**WHAT YOU NEED TO DO:** Return the count of lines in the following records that include "Monat", and nothing more.

**AVAILABLE RECORDS:**
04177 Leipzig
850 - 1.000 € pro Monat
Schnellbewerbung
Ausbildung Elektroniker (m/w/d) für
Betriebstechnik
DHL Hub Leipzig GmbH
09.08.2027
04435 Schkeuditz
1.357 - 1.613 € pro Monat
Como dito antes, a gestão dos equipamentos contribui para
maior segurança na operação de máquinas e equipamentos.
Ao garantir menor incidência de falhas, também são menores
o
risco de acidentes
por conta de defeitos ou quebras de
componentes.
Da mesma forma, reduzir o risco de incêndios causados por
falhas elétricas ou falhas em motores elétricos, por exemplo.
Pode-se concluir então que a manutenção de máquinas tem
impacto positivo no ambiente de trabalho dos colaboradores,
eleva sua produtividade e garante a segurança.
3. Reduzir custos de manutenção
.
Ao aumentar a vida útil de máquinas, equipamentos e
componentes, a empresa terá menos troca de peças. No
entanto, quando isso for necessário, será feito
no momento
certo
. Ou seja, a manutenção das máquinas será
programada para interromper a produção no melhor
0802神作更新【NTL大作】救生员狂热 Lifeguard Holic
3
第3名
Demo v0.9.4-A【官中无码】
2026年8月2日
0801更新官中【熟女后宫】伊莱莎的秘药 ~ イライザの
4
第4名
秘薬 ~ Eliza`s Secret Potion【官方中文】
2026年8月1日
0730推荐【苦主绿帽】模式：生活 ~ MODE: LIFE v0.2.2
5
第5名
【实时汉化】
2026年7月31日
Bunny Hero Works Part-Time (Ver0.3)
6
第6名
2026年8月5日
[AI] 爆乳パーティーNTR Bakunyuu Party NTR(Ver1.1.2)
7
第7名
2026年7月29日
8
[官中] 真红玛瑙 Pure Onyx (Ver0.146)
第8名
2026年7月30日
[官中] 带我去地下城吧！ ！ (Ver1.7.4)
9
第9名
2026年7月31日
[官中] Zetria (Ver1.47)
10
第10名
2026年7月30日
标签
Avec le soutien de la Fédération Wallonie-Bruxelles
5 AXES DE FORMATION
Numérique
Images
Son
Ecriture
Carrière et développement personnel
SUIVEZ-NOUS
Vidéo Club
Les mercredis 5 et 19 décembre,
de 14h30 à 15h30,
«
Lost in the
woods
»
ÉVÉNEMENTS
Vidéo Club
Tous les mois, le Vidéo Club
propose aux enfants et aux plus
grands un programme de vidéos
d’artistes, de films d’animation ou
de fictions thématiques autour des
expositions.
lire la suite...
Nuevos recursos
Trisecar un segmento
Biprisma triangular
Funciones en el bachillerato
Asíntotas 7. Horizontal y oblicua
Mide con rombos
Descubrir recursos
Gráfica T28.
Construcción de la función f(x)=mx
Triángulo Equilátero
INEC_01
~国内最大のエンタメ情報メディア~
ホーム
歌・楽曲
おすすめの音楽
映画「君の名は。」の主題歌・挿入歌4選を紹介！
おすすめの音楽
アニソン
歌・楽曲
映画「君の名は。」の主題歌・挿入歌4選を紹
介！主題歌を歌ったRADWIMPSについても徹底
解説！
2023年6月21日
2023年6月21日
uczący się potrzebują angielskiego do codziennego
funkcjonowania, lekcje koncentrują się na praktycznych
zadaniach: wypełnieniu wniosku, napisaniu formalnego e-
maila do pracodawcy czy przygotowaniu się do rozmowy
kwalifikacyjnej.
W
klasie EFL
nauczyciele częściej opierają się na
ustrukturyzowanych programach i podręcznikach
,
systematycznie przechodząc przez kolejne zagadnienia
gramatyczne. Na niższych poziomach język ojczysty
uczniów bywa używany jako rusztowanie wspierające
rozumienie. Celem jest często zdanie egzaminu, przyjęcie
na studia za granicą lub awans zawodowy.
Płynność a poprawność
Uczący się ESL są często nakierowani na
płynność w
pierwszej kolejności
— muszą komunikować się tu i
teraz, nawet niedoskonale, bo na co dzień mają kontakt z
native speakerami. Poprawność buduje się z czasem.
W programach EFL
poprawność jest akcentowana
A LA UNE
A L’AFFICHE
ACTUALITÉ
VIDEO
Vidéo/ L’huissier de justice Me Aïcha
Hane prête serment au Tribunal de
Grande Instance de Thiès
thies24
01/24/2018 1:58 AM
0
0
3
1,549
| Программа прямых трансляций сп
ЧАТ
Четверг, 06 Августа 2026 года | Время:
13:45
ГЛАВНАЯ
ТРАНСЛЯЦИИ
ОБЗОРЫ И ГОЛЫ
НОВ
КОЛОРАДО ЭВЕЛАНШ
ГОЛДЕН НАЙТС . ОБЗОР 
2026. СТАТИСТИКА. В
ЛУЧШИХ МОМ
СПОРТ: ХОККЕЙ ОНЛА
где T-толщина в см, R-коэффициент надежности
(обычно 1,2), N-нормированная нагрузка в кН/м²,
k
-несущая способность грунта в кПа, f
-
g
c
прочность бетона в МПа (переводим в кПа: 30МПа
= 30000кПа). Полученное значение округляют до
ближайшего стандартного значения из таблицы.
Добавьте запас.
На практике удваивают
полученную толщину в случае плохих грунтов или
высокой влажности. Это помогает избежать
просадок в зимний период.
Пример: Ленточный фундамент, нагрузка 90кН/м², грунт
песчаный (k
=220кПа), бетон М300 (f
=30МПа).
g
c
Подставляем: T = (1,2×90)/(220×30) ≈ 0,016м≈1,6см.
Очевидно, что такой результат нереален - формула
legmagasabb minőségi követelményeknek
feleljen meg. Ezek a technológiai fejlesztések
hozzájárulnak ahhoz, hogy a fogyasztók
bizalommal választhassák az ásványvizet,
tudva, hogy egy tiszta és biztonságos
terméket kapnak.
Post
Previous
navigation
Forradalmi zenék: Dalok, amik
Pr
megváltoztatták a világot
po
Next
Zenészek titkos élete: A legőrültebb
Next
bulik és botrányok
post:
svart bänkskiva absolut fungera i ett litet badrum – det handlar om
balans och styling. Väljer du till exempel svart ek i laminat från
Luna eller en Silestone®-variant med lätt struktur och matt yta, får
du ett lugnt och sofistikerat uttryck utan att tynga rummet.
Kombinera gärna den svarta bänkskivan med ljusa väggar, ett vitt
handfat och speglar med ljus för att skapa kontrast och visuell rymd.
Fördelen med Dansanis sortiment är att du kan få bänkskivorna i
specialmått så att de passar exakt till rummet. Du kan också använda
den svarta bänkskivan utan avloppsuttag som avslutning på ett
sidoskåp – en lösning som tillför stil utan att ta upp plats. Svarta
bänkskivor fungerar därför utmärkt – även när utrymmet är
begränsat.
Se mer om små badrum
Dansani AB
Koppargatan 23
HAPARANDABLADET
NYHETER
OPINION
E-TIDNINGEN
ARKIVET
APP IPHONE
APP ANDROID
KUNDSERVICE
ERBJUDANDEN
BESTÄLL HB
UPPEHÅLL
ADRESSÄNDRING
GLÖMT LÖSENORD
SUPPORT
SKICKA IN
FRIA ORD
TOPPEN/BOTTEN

**TASK RESULT:** 2